▶ **Testo selezionato**

......

Mario Draghi e il grande “ricatto” spiegato da un banchiere italiano: o molla le banche e il debito della Repubblica al suo destino, o non fa nessun passo avanti l’unione bancaria

L'assedio di Draghi

Stefano Cingolani
S’avanzano contro di lui i banchieri tedeschi: il denaro a basso costo ci porta al fallimento. Prime critiche dal Financial Times. Ma il governatore della Bce si sente ancora forte. Una pressione fortissima, tanto che circola persino il nome del successore: il candidato ideale è il governatore della Banca d’Olanda.

Il ricatto è pesante e potrebbe far saltare l’intero sistema, non solo quello italiano. Una pressione fortissima viene dalla Germania, soprattutto dal complesso bancario-assicurativo tedesco che ha potere di influenza sulla Cancelleria. Non so quanto l’opinione pubblica lo abbia capito, ma per noi rappresenta un rischio terribile e molto concreto: un cap ai titoli di stato nelle banche innesca una reazione a catena. E rischia di rimettere in discussione lo stesso Mario Draghi, lui, la sua leadership, il suo posto, non solo la sua politica. Tanto che circola persino il nome del successore”. Il banchiere italiano parla a voce bassa e lenta, consapevole di quanto sia grave quel che dice. Passa i suoi giorni volando tra Milano, Londra e Francoforte, ascolta, guarda, discute, si fa un’idea di quel che sta bollendo nel pentolone smarmittato di questa Europa in via di accelerata disintegrazione. Il limite al possesso di debiti sovrani (fino a un quarto del capitale) è una proposta che viene dalla Bundesbank e riguarda tutti gli istituti di credito, ma naturalmente l’impatto maggiore si avrebbe su quelli italiani zeppi di buoni del tesoro (455 miliardi di euro, comprati per sostenere il paese, tanto che nel 2011 erano 180). Il “ricatto” consiste in questo: o Draghi molla le banche e il debito della Repubblica al suo destino o non fa nessun passo avanti l’unione bancaria che, oggi come oggi, diventa una trappola, priva di un meccanismo comune per affrontare le crisi e di un’assicurazione comune sui depositi. Germania, Finlandia e Svezia hanno presentato il tetto ai ministri economici dell’Unione europea, ma è stata stoppata. Per il momento, perché i tedeschi non mollano.

......

Voci da una fonte di dati:
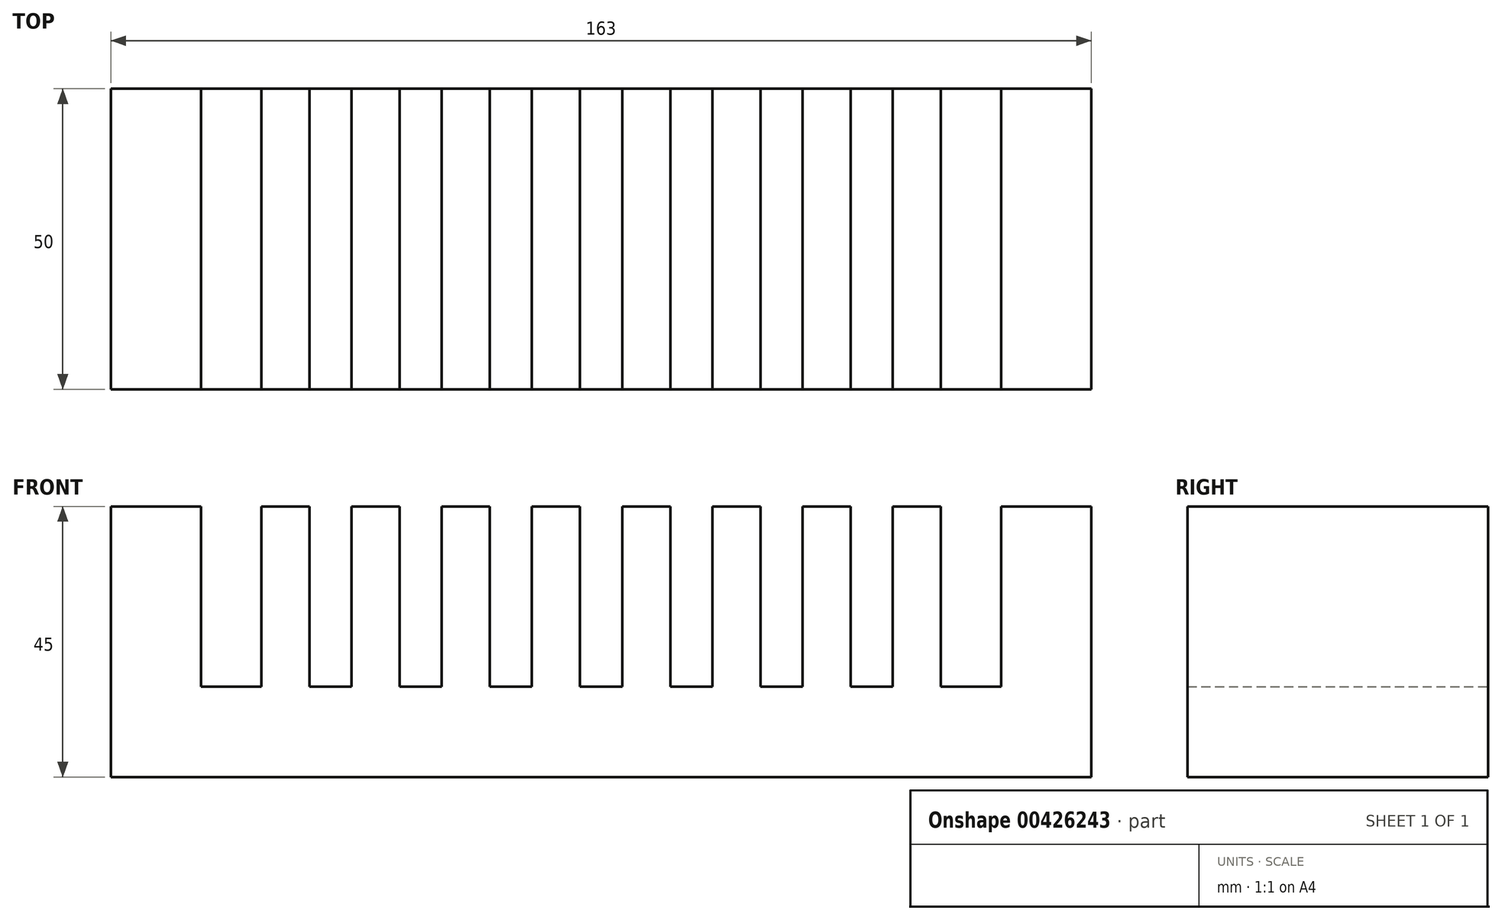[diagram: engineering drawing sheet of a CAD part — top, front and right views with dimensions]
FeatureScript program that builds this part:
annotation { "Feature Type Name" : "Feature", "Feature Type Description" : "" }
export const myFeature = defineFeature(function(context is Context, id is Id, definition is map)
    precondition{}
    {
        {
            var Q0;
            Q0=qCreatedBy(makeId("Front.planeOp"),FACE);
            var sketch = newSketch(context, id + "F0", { "sketchPlane" : qUnion([Q0])});
            skLineSegment(sketch, "E0.bottom", {"start": v(81.5, -22.5) * mm, "end": v(-81.5, -22.5) * mm});
            skLineSegment(sketch, "E0.top", {"start": v(81.5, 22.5) * mm, "end": v(66.5, 22.5) * mm});
            skLineSegment(sketch, "E0.left", {"start": v(81.5, -22.5) * mm, "end": v(81.5, 22.5) * mm});
            skLineSegment(sketch, "E0.right", {"start": v(-81.5, -22.5) * mm, "end": v(-81.5, 22.5) * mm});
            skPoint(sketch, "E0.middle", {"position": v(0, 0) * mm});
            skLineSegment(sketch, "E1", {"start": v(-66.5, -7.5) * mm, "end": v(-56.5, -7.5) * mm});
            skLineSegment(sketch, "E2", {"start": v(-3.5, 22.5) * mm, "end": v(-3.5, -7.5) * mm});
            skLineSegment(sketch, "E3.MirrorCS", {"start": v(3.5, 22.5) * mm, "end": v(3.5, -7.5) * mm});
            skLineSegment(sketch, "E4", {"start": v(11.5, 22.5) * mm, "end": v(11.5, -7.5) * mm});
            skLineSegment(sketch, "E5", {"start": v(18.5, 22.5) * mm, "end": v(18.5, -7.5) * mm});
            skLineSegment(sketch, "E6", {"start": v(26.5, 22.5) * mm, "end": v(26.5, -7.5) * mm});
            skLineSegment(sketch, "E7", {"start": v(33.5, 22.5) * mm, "end": v(33.5, -7.5) * mm});
            skLineSegment(sketch, "E8", {"start": v(41.5, 22.5) * mm, "end": v(41.5, -7.5) * mm});
            skLineSegment(sketch, "E9", {"start": v(48.5, 22.5) * mm, "end": v(48.5, -7.5) * mm});
            skLineSegment(sketch, "E10", {"start": v(56.5, 22.5) * mm, "end": v(56.5, -7.5) * mm});
            skLineSegment(sketch, "E11", {"start": v(66.5, 22.5) * mm, "end": v(66.5, -7.5) * mm});
            skLineSegment(sketch, "E12.MirrorCS", {"start": v(-11.5, 22.5) * mm, "end": v(-11.5, -7.5) * mm});
            skLineSegment(sketch, "E13.MirrorCS", {"start": v(-18.5, 22.5) * mm, "end": v(-18.5, -7.5) * mm});
            skLineSegment(sketch, "E14.MirrorCS", {"start": v(-26.5, 22.5) * mm, "end": v(-26.5, -7.5) * mm});
            skLineSegment(sketch, "E15.MirrorCS", {"start": v(-33.5, 22.5) * mm, "end": v(-33.5, -7.5) * mm});
            skLineSegment(sketch, "E16.MirrorCS", {"start": v(-41.5, 22.5) * mm, "end": v(-41.5, -7.5) * mm});
            skLineSegment(sketch, "E17.MirrorCS", {"start": v(-48.5, 22.5) * mm, "end": v(-48.5, -7.5) * mm});
            skLineSegment(sketch, "E18.MirrorCS", {"start": v(-56.5, 22.5) * mm, "end": v(-56.5, -7.5) * mm});
            skLineSegment(sketch, "E19.MirrorCS", {"start": v(-66.5, 22.5) * mm, "end": v(-66.5, -7.5) * mm});
            skLineSegment(sketch, "E20.trimOffspring", {"start": v(56.5, 22.5) * mm, "end": v(48.5, 22.5) * mm});
            skLineSegment(sketch, "E21.trimOffspring", {"start": v(41.5, 22.5) * mm, "end": v(33.5, 22.5) * mm});
            skLineSegment(sketch, "E22.trimOffspring", {"start": v(26.5, 22.5) * mm, "end": v(18.5, 22.5) * mm});
            skLineSegment(sketch, "E23.trimOffspring", {"start": v(11.5, 22.5) * mm, "end": v(3.5, 22.5) * mm});
            skLineSegment(sketch, "E24.trimOffspring", {"start": v(-3.5, 22.5) * mm, "end": v(-11.5, 22.5) * mm});
            skLineSegment(sketch, "E25.trimOffspring", {"start": v(-18.5, 22.5) * mm, "end": v(-26.5, 22.5) * mm});
            skLineSegment(sketch, "E26.trimOffspring", {"start": v(-33.5, 22.5) * mm, "end": v(-41.5, 22.5) * mm});
            skLineSegment(sketch, "E27.trimOffspring", {"start": v(-48.5, 22.5) * mm, "end": v(-56.5, 22.5) * mm});
            skLineSegment(sketch, "E28.trimOffspring", {"start": v(-66.5, 22.5) * mm, "end": v(-81.5, 22.5) * mm});
            skLineSegment(sketch, "E29.trimOffspring", {"start": v(-48.5, -7.5) * mm, "end": v(-41.5, -7.5) * mm});
            skLineSegment(sketch, "E30.trimOffspring", {"start": v(-33.5, -7.5) * mm, "end": v(-26.5, -7.5) * mm});
            skLineSegment(sketch, "E31.trimOffspring", {"start": v(-18.5, -7.5) * mm, "end": v(-11.5, -7.5) * mm});
            skLineSegment(sketch, "E32.trimOffspring", {"start": v(-3.5, -7.5) * mm, "end": v(3.5, -7.5) * mm});
            skLineSegment(sketch, "E33.trimOffspring", {"start": v(11.5, -7.5) * mm, "end": v(18.5, -7.5) * mm});
            skLineSegment(sketch, "E34.trimOffspring", {"start": v(26.5, -7.5) * mm, "end": v(33.5, -7.5) * mm});
            skLineSegment(sketch, "E35.trimOffspring", {"start": v(41.5, -7.5) * mm, "end": v(48.5, -7.5) * mm});
            skLineSegment(sketch, "E36.trimOffspring", {"start": v(56.5, -7.5) * mm, "end": v(66.5, -7.5) * mm});
            skSolve(sketch);
        }
        {
            var Q0;
            Q0 = qSketchRegion(id + "F0", true);
            extrude(context, id + "F1", {"entities" : qUnion([Q0]), "depth" : 50 * mm});
        }
    });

......

▶ **Da svolgere**
• 1. Rispondi alle domande seguenti sull'articolo su Draghi.
(a) Secondo il sommario, chi sarebbe il candidato ideale alla successione?
(b) A quanto ammontano oggi i buoni del tesoro detenuti dalle banche italiane, e a quanto ammontavano nel 2011?
(c) Quali paesi hanno presentato il tetto ai ministri economici dell'Unione europea?
• 2. Ripeti il tratto dell'articolo su Draghi che va da "Stefano Cingolani" fino a "della Banca d’Olanda.".
• 3. Riduci a un elenco puntato il paragrafo dell'articolo su Draghi che comincia con "Il ricatto è pesante", conservandone i fatti principali.

▶ **Risposte all'esercizio**
• 1.
(a) Il governatore della Banca d'Olanda.
(b) Oggi 455 miliardi di euro; nel 2011 erano 180.
(c) Germania, Finlandia e Svezia.

• 2.
Stefano Cingolani
S’avanzano contro di lui i banchieri tedeschi: il denaro a basso costo ci porta al fallimento. Prime critiche dal Financial Times. Ma il governatore della Bce si sente ancora forte. Una pressione fortissima, tanto che circola persino il nome del successore: il candidato ideale è il governatore della Banca d’Olanda.

• 3.
- Il ricatto potrebbe far saltare l'intero sistema, non solo quello italiano.
- La pressione viene dalla Germania, soprattutto dal complesso bancario-assicurativo tedesco, che influenza la Cancelleria.
- Un cap ai titoli di stato nelle banche innescherebbe una reazione a catena e metterebbe in discussione la leadership e il posto di Draghi. Circola già il nome di un successore.
- Il banchiere italiano che lo racconta viaggia tra Milano, Londra e Francoforte.
- La proposta della Bundesbank limita il possesso di debiti sovrani a un quarto del capitale e riguarda tutti gli istituti di credito.
- L'impatto maggiore ricadrebbe sulle banche italiane, che detengono 455 miliardi di euro in buoni del tesoro (180 nel 2011).
- Il ricatto: o Draghi lascia le banche e il debito della Repubblica al loro destino, o l'unione bancaria non avanza.
- Oggi l'unione bancaria è una trappola, perché manca di un meccanismo comune per le crisi e di un'assicurazione comune sui depositi.
- Germania, Finlandia e Svezia hanno presentato il tetto ai ministri economici dell'UE. La proposta è stata fermata, ma i tedeschi non mollano.